En la pasada campaña de Cámara y Senado, la UP logró una votación muy importante en el municipio de Guapi, en el departamento del Cauca donde los coordinadores de esa campaña fueron la familia Grueso. La campaña contó con un respaldo popular significativo y permitió que dirigentes políticos del Partido Conservador, tradicionales electores de la zona no obtuvieran una suficiente votación. Eso, a juicio de voceros de la UP, fue suficiente para que contra la familia Grueso se iniciara una revancha política, pero esta vez desde los tribunales acusándolos de todo tipo de delitos. Un falso positivo judicial con tintes políticos.

Una semana después de las elecciones a Congreso, Jesús Orlando Grueso, fue capturado y acusado de delitos que no cometió. Su defensa ha reclamado su libertad puesto que las pruebas presentadas por la Fiscalía carecen de sustento.

Además de la detención, la emisora Marina Stereo de la Armada Nacional, inició una campaña de desprestigio en contra de estos líderes sociales, hasta el punto de instar a su familia a abandonar el municipio. Esta situación se ha denunciado públicamente por parte la presidenta de la UP, Aída Avella.
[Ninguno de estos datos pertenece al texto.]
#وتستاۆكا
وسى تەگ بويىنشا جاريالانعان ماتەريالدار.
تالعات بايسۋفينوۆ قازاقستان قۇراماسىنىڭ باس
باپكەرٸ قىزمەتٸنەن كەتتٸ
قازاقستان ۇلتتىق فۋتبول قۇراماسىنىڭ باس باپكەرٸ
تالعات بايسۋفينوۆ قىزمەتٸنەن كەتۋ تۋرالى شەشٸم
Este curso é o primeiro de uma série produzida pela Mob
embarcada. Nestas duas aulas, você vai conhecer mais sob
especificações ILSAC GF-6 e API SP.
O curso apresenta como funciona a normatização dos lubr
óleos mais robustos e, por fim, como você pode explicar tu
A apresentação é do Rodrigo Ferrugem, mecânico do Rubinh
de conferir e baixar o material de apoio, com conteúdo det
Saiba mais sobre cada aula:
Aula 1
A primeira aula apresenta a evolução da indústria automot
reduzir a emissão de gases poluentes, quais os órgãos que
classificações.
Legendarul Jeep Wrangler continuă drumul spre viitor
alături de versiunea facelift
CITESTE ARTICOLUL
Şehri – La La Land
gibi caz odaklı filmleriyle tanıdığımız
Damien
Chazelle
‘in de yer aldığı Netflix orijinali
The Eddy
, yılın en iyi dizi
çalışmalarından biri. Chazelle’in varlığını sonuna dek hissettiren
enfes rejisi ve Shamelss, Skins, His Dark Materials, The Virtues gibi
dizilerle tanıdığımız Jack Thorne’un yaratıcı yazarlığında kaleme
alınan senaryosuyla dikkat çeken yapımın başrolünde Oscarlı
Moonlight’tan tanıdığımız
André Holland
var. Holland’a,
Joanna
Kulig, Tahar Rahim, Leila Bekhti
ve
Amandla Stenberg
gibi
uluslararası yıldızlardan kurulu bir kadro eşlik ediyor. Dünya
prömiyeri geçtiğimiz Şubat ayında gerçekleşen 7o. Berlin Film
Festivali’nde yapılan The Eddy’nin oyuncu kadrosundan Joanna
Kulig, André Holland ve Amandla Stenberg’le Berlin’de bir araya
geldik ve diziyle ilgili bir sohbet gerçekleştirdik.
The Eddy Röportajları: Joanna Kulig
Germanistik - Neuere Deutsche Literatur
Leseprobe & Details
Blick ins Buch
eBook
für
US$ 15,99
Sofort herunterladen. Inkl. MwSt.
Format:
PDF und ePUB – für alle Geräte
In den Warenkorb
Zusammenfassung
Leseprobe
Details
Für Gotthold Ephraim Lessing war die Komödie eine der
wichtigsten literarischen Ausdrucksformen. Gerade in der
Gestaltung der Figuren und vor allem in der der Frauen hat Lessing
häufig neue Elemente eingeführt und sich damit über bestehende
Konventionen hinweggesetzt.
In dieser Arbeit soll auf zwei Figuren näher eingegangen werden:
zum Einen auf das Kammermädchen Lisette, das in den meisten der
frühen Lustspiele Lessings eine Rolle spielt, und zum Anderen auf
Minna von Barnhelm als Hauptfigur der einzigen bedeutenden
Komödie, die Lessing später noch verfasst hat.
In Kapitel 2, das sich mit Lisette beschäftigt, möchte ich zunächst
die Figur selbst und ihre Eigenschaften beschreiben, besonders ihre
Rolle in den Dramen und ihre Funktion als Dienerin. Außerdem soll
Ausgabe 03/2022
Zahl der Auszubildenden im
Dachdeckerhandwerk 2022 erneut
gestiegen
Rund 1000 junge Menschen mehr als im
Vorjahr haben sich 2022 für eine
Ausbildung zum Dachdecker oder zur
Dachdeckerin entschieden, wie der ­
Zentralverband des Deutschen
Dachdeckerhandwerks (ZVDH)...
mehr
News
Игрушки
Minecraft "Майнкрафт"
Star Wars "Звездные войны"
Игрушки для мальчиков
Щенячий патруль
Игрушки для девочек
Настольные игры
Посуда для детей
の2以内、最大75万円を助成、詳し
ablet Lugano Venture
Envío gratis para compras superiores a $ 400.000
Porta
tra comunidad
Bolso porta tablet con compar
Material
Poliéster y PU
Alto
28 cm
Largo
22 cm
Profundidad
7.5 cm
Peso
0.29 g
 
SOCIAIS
El pasado jueves 20 de agosto, en un comunicado de prensa, la candidata al Concejo de Bogotá, denunció la detención de Plutarco Grueso de 77 años de edad, pensionado del hospital de Guapi. El señor Plutarco es el padre de Marino Grueso, quien se encuentra inscrito como candidato a la alcaldía de este municipio, por la UP, y quien, hasta ahora, suena como la persona más opcionada para llegar a esta institución. Un día después de que el señor Plutarco es detenido, su hijo Marino Grueso, se traslada a la ciudad de Popayán para averiguar por la suerte de su detenido padre, lo detuvieron también en las instalaciones de la Fiscalía.

La ausencia de garantías

Cinco testigos, quienes se presentaron como desmovilizados, acusaron a Marino como el líder de las FARC, en entrevista ante los investigadores, describiendo sus características físicas, pero de acuerdo a la defensa de Marino en nada coinciden con el candidato a la alcaldía de Guapi.

Jonathan Centeno, coordinador de la campaña de la UP en el Cauca, asegura que “No hay material probatorio para acusar a Marino, las descripciones que dan los testigos no coinciden con su descripción física. Además existen dentro de las inconsistencias acusaciones homofóbicas, donde señalan a Marino como un hombre que se pinta el pelo de amarillo y con una tendencia que le gustan los hombres”.

El 23 de agosto, le dieron medida de aseguramiento. La defensa ha manifestado la poca credibilidad de las acusaciones, y se ha mencionado la denuncia ante la comunidad internacional por la falta de garantías y ausencia de pruebas. Centeno menciona: “Muchos de los hechos en los que vinculan a Marino, como muertes, atentados, son hechos que nunca sucedieron, es muy injusto que ahora le pidan a la defensa que demuestre algo que nunca sucedió”.